The weather was fair and the hour early when we cruised away from Abingdon on the River Thames. Our goal for the day was to arrive at Wallingford and moor up around noon. Things would not be going to our plans.
Not even out of Abingdon the steering felt wrong to Alan. We were far enough along the river to no longer have moorings we could pull into but we had to find somewhere. We found a small boating club mooring designed for tiny plastic boats so we pulled up as gently as possible so that I could hold the rope while Alan cleared the weed hatch. The weed hatch is where one can access the prop to clear debris. There was a fair amount of fishing line wound around the prop. Now that this had been cleared we were heading back down the river.
The weather chose not to stay fair. In fact it drizzled on us most of the morning. Alan did most of the helming while I got things done inside only to pop my head out for locks on the whole. Drizzle mixed with cool weather is not my cup of tea. The idea though was that Alan would helm in the morning and we would be moored by lunchtime as he needed to work as well.
We were approaching Wallingford so I took the helm so Alan could find a spot to moor and be able to jump off easily to help pull us in. The drizzle turned to a light shower. We approached the first bit of public moorings and Alan couldn’t decide if the space was big enough to we moved on. Then we saw another spot but he was still undecided so we missed that spot too. The heavens opened and the rain became drenching with me in just a hoodie.
We went under the bridge with the plan to find a wild mooring for the night. The rain still pouring down. The sides had long grass, trees, and at places high sides. Alan was not happy to try anywhere. I was freezing and unhappy. Alan came and took the helm again as I went inside to get my wet clothes off and warm up. We cruised on.
After several more miles and as the weather improved back to nice, we were aiming at a mooring listed in Moulsford. I told Alan I feared it would be another mooring that we would either no fit on or not see as sometimes the official ones are not obvious. We told me to find a wild mooring and I pointed out he has refused long grass, higher sides, and trees so I can see no options! To thins he relented and chose a spot with long grass and high sides though no trees. We moored up along the Thames path for the night.
The River Thames really isn’t terribly narrowboat friendly. There are very few public moorings and the river cruisers tend to block out the narrowboats as best they can by mooring ten metres apart. Other narrowboaters have said they just force their way between the boats and make the cruisers move about to let them in but we don’t have that bravery. Wild mooring really is the only option on the river as far as our experience showed.
The next morning we headed off again with the intention of mooring at Pangbourne. Alan used to work there so we knew it was a nice place. This was also one of the first good weather days for a while as well as being the Queen’s Jubilee bank holiday. As we went along that morning we saw boats decorated with bunting and flags to celebrate Her Majesty’s platinum jubilee and felt disappointed that we hadn’t even thought to dress up The Nut House.
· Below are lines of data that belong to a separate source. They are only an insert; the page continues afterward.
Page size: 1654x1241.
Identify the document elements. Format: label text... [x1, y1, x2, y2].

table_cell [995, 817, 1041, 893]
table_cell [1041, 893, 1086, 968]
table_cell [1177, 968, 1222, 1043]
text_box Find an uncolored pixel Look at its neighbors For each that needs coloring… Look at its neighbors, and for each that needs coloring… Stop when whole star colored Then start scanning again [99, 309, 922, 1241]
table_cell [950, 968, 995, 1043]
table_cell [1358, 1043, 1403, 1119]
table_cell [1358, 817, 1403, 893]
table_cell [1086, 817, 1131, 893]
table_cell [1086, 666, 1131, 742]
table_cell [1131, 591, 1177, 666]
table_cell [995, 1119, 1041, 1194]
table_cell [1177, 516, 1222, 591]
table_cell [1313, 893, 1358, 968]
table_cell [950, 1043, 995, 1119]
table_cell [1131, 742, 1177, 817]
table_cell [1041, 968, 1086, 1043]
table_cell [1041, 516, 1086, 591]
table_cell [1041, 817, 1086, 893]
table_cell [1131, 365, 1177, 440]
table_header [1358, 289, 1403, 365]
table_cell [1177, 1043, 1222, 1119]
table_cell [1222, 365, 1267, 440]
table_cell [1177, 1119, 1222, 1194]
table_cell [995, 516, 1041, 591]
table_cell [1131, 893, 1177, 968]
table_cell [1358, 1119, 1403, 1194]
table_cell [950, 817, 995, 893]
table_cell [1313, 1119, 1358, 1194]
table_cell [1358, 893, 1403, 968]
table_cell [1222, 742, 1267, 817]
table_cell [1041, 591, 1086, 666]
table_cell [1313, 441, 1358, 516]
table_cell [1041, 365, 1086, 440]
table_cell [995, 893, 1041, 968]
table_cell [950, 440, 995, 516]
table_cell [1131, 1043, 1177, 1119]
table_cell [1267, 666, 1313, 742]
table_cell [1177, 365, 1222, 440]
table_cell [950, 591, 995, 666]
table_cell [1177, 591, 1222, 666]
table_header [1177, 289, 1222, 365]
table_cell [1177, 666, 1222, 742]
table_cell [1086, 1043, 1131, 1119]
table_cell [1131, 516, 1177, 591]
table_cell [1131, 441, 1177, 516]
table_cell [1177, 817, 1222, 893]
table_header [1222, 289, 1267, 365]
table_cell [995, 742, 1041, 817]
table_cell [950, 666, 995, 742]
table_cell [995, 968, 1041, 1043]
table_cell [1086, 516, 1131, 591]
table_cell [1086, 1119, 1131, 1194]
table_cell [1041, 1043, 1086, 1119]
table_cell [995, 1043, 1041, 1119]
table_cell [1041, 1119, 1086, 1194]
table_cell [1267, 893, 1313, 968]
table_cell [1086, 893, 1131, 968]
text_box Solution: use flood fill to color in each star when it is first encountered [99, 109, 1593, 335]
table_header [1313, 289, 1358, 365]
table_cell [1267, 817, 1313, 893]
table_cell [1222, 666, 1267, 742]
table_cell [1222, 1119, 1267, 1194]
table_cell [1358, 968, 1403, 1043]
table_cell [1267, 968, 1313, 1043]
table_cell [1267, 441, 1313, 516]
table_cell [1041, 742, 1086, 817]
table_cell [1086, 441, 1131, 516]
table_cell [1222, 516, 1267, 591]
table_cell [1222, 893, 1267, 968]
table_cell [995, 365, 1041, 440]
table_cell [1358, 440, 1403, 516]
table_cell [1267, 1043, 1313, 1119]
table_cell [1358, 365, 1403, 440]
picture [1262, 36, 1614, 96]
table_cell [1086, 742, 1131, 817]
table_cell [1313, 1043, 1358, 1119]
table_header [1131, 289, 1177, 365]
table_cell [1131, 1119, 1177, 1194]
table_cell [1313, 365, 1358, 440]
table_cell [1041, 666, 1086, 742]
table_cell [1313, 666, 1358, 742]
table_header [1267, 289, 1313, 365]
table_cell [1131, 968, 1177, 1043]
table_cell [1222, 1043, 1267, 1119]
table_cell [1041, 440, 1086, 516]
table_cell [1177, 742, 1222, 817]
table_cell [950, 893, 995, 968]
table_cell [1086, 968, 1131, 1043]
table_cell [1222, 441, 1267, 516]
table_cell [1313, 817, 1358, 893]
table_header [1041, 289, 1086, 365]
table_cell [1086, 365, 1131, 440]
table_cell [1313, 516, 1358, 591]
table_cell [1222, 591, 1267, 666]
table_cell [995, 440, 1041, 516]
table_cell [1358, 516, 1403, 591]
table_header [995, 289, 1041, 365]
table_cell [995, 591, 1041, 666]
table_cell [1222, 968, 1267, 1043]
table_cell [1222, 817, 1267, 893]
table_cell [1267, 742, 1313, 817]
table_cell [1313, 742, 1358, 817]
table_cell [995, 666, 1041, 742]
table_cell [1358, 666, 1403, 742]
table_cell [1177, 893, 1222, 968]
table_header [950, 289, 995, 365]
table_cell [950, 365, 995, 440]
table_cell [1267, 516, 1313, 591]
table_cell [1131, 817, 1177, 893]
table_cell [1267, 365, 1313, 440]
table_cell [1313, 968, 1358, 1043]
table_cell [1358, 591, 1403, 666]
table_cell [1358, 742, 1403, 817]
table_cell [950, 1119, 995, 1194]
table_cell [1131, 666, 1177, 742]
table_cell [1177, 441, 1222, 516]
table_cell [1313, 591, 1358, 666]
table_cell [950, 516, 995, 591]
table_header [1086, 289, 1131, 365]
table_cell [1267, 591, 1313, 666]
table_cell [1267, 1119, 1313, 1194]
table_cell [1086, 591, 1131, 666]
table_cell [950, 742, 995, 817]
Just after noon we were coming up to the lock at Pangbourne, our last lock of the day, but the whole river looked to be a weir and certain death. I could see the lock. I knew it was there. I knew it was on the left somewhere but I couldn’t see it. I was quickly approaching the weir and feeling very panicked when I could see the slightest hint of a man made something in a tree. The tree was covering the sight of the lock which was at a 90 degree angle to the river/weir. I was so relieved to be safely pulled up to the lay-by of that lock.
Through the lock and we were immediately looking for a mooring. We knew where they would be. We knew the rules of the mooring area. We were ready…..and so was everyone else. There was a small space here and there to fit a river cruiser but nothing long enough for a 65ft narrowboat. And then we saw this patch of space with a trees at each end and poor access. It was the very end of the official moorings with a sign on a post to mark it. We nosed right up to the bank where the sign was and pivoted the stern in next to a tree. We tied off to the sign post on one end and the tree on the other. Our plank went out to help us and Peanut get on and off. For an official mooring it was even more wild than the day before. I loved it.
Alan had to work that afternoon so we really didn’t get to enjoy the park or the town as we had hoped. We did drive into Reading to see a movie though and as we were there and saw the traffic lights on the canal in the town we checked them out ready for the next day.